24 sélections, c’est effectivement beaucoup trop de matchs, avec une trop grande sollicitation des organismes. C’est recevable. Dans le même temps, que l’on nous explique pourquoi, la FIFA tient à organiser la Coupe du Monde tous les deux ans, au lieu de quatre. Et pourquoi l’UEFA à son tour n’en finit pas de multiplier les compétitions interclubs (la dernière née cette année s’appelle la Conference League).

On le voit, l’argument de la surcharge des calendriers et des organismes ne tient pas la route. C’est une hypocrisie. Pour la FIFA et l’UEFA, plus de matchs signifie plus d’argent à récupérer et à distribuer. Ce n’est pas vraiment la santé des footballeurs qui les préoccupe mais autre chose. L’argent. Le gain. Leur veto laisse entendre que la CAN est une compétition financièrement mineure, dont ils ne peuvent tirer aucun bénéfice.

Si la CAF a gagné son bras de fer, personne n’a l’intention de lui faciliter la tâche. On lit par exemple que le World League Forum (WLF) (ou Forum des ligues mondiales, qui représente plus de 40 ligues professionnelles, dont les puissantes Angleterre, France et Allemagne) menace de retenir les footballeurs africains jusqu’à la date du 3 janvier. Alors que le règlement les oblige à les libérer le 27 décembre. C’est le comble du mépris.

Le puissant WLF, tout comme la FIFA d’ailleurs, ne tiquent généralement pas quand il s’agit, pour les stars sud-américaines, d’abandonner leurs clubs pour aller disputer la Copa America, qui a lieu tous les deux ans.

Et puis, de quoi parlons-nous? La plupart des championnats européens sont à l’arrêt en ce moment, en dehors de la Premier League anglaise. Pourquoi diable voudraient-ils retenir les internationaux africains?

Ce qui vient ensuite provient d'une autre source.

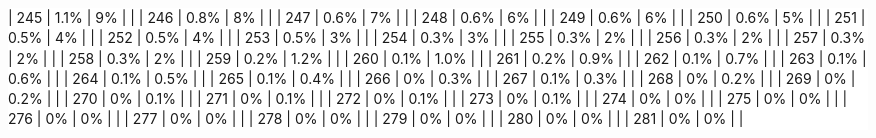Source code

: | 245 | 1.1% | 9% |  |
| 246 | 0.8% | 8% |  |
| 247 | 0.6% | 7% |  |
| 248 | 0.6% | 6% |  |
| 249 | 0.6% | 6% |  |
| 250 | 0.6% | 5% |  |
| 251 | 0.5% | 4% |  |
| 252 | 0.5% | 4% |  |
| 253 | 0.5% | 3% |  |
| 254 | 0.3% | 3% |  |
| 255 | 0.3% | 2% |  |
| 256 | 0.3% | 2% |  |
| 257 | 0.3% | 2% |  |
| 258 | 0.3% | 2% |  |
| 259 | 0.2% | 1.2% |  |
| 260 | 0.1% | 1.0% |  |
| 261 | 0.2% | 0.9% |  |
| 262 | 0.1% | 0.7% |  |
| 263 | 0.1% | 0.6% |  |
| 264 | 0.1% | 0.5% |  |
| 265 | 0.1% | 0.4% |  |
| 266 | 0% | 0.3% |  |
| 267 | 0.1% | 0.3% |  |
| 268 | 0% | 0.2% |  |
| 269 | 0% | 0.2% |  |
| 270 | 0% | 0.1% |  |
| 271 | 0% | 0.1% |  |
| 272 | 0% | 0.1% |  |
| 273 | 0% | 0.1% |  |
| 274 | 0% | 0% |  |
| 275 | 0% | 0% |  |
| 276 | 0% | 0% |  |
| 277 | 0% | 0% |  |
| 278 | 0% | 0% |  |
| 279 | 0% | 0% |  |
| 280 | 0% | 0% |  |
| 281 | 0% | 0% |  |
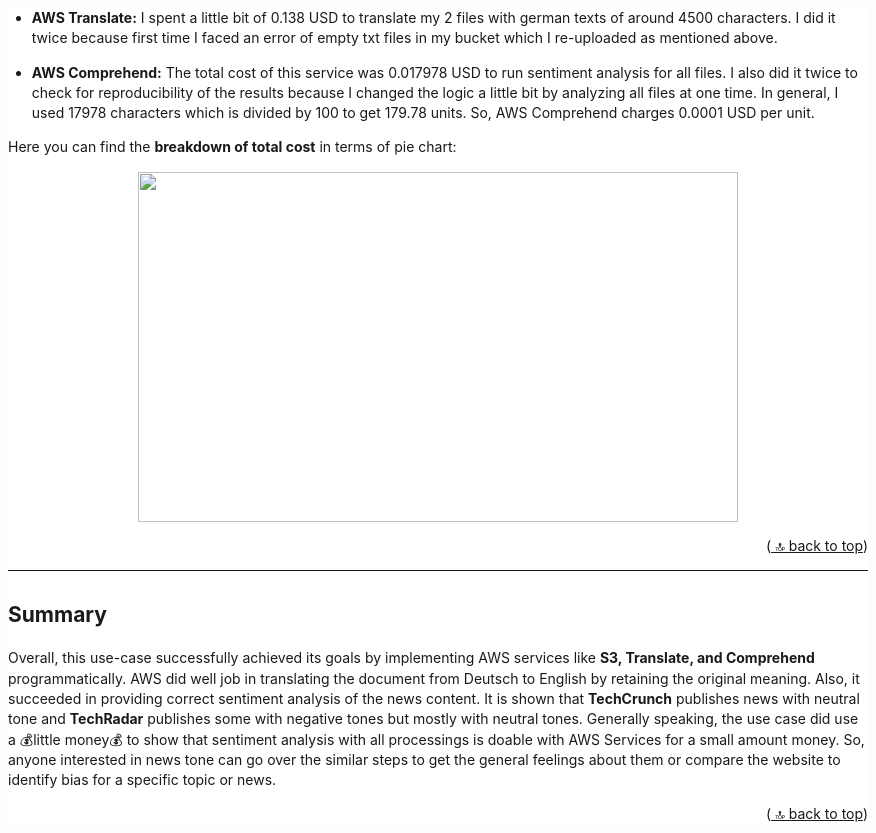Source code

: - **AWS Translate:** I spent a little bit of 0.138 USD to translate my 2 files with german texts of around 4500 characters. I did it twice because first time I faced an error of empty txt files in my bucket which I re-uploaded as mentioned above. 

- **AWS Comprehend:** The total cost of this service was 0.017978 USD to run sentiment analysis for all files. I also did it twice to check for reproducibility of the results because I changed the logic a little bit by analyzing all files at one time. In general, I used 17978 characters which is divided by 100 to get 179.78 units. So, AWS Comprehend charges 0.0001 USD per unit.

Here you can find the **breakdown of total cost** in terms of pie chart:
<div align="center">
<img src="https://github.com/user-attachments/assets/51744b1f-473a-411a-8ba4-2553f9a7241c" width="600" height="350" align="center" />
</div>

<p align="right">(<a href="#readme-top"> 🔝 back to top</a>)</p>
<hr>

## Summary

Overall, this use-case successfully achieved its goals by implementing AWS services like **S3, Translate, and Comprehend** programmatically. AWS did well job in translating the document from Deutsch to English by retaining the original meaning. Also, it succeeded in providing correct sentiment analysis of the news content. It is shown that **TechCrunch** publishes news with neutral tone and **TechRadar** publishes some with negative tones but mostly with neutral tones. Generally speaking, the use case did use a 💰little money💰 to show that sentiment analysis with all processings is doable with AWS Services for a small amount money. So, anyone interested in news tone can go over the similar steps to get the general feelings about them or compare the website to identify bias for a specific topic or news. 

<p align="right">(<a href="#readme-top"> 🔝 back to top</a>)</p>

La meilleure réponse face à cet évident manque de respect pour le football africain était de maintenir, contre vents et marées, la prochaine édition de la CAN aux dates prévues. La CAF l’a fait. C’est un point positif. Mais il faut continuer de résister à l’UEFA et au lobby européen, et faire en sorte que l’édition du Cameroun soit un vrai succès sportif. Pour commencer.